WHAT TO DO -
a) Could you translate this sentence from the toddler parenting guide into Spanish: "Showing a child how their behavior has an impact on the world around them is a powerful tool."
b) Can you pick up the guide on handling toddlers and preschoolers after its final sentence and continue it in the same style?

Tools in Your Pocket
A practical guide to surviving the Toddler and Pre-school years, Part Two.
We pick up where we left off in Part One with a guest post written by Sharyn Timerman from The Early Years. Here are some more “tools” for you to use when dealing with a toddler or preschooler:
- Expecting a child to clean up the whole room will not ensure success. It is okay to come alongside her and do it together. A 2 year old will respond well to a simple request like this one: “Can you come down from the table by yourself or do you need help”. Many 2 year olds will come down by themselves and if they don’t, you simply say “I see you need some help” and you take them down. This certainly is a physical stage.
Validate Their Emotions
- This takes away 50% of their “angst”. “I know you want a 4th cookie they are delicious.” It is okay that they express anger, you have still set the limit. Let them know that their feelings are important too. “You really want that toy, it is a fabulous toy but he was playing with it. You need to wait until it is your turn”.
- “Look at his face, he’s so sad because he wasn’t finished with that toy”. “Look at her arm where you hit her, it’s all red. See her face, she looks really sad, she’s crying”. “Look at my face, I’m so happy because you slept the whole night!” Showing a child how their behavior has an impact on the world around them is a powerful tool. Whether positive or negative, you will be teaching them about their own abilities to make a difference.
Focus on the Positive:
- “Catch your child doing good”. This is essential and different from praise. Praise is when they’ve accomplished something that we clearly expect from them. We praise kids for good report cards, we praise them for swimming well, or for helping with the dishes. “Catching him doing good” means you will point out why he is special to you. “Your smile helps me have a better morning.” “You’re the kind of boy that eats so well at the table , it helps me cook better”. You are an amazing brother, when you gave her that picture, it made her feel really good”. It’s catching him in everyday moments, the small stuff .

MATERIAL PROVIDED -
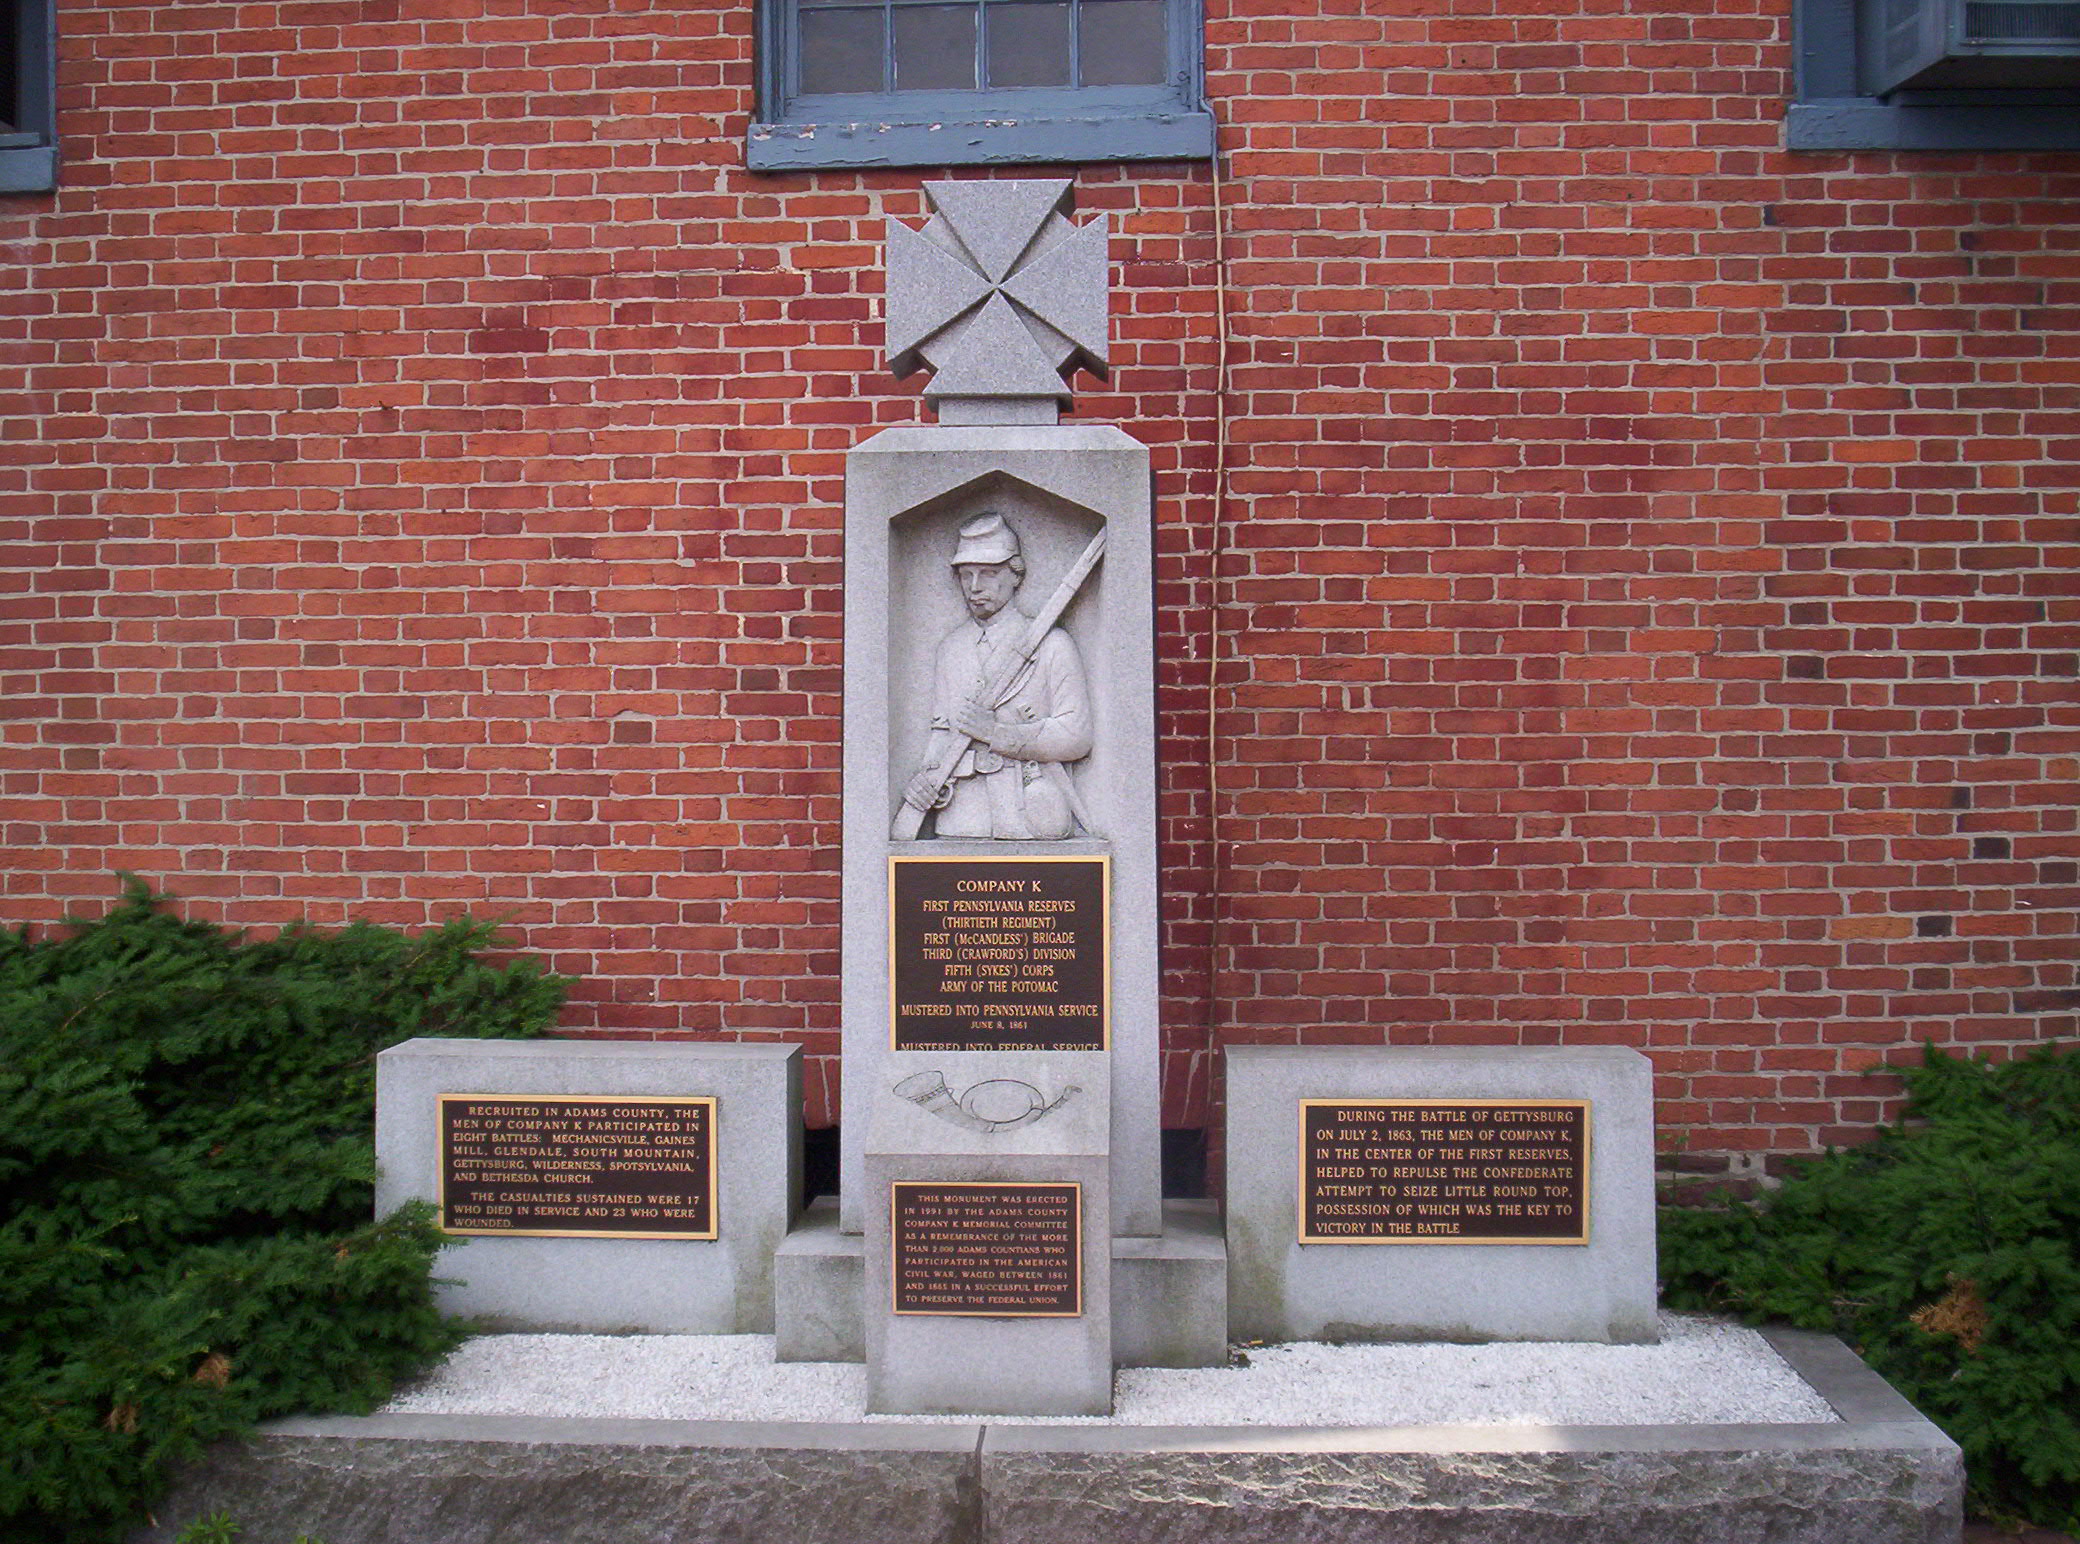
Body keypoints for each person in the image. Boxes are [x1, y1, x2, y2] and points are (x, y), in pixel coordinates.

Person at [899, 512, 1093, 840]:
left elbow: (1077, 735)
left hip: (1029, 815)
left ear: (1016, 575)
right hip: (961, 820)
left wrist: (997, 734)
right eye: (966, 575)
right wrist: (927, 779)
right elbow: (942, 732)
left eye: (988, 574)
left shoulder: (1052, 645)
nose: (975, 587)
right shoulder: (951, 649)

TASK RESULTS -
a) Mostrarle a un niño cómo su comportamiento tiene un impacto en el mundo que lo rodea es una herramienta poderosa.

b)
- Role Model: Set a positive example. Be a “truth keeper” and respond to another’s distress the way you would want your child to respond. Showing is more effective than telling.
Many of us struggle from time to time when dealing with our toddler or preschooler’s behavior. But this list of tools can be an effective way to help communicate with our little ones in a way that is respectful to all people involved. A special thanks to Sharyn Timerman for writing this fantastic blog post for us!
Sharyn Timerman is Founder and Owner of The Early Years Family Development Centre Inc. Created in 1996, Sharyn specializes in the understanding of Early childhood behaviors. She works with young children in the home, staff training in the daycare system, private counseling for parents, evening seminars for couples, and a variety of workshops known as “Tools in your pocket”. She is a facilitator for women’s groups.
Sharyn is a faculty member of the Family Sleep Institute providing continuing education in the understanding of developmental stages of young children. In August 2012, entering into a new partnership, “The Parenting Toolbox” was formed providing more services to the community and beyond, reaching other parts of Canada and the United States. Sharyn received her degree in Early Childhood Education from Vanier College, Montreal, Quebec while raising 3 children with her husband.
Share Your Comments With Us!
Did you find this article helpful or do you have some of your own ‘tools’ that you find are effective and yet respectful? Share with us in the comments below!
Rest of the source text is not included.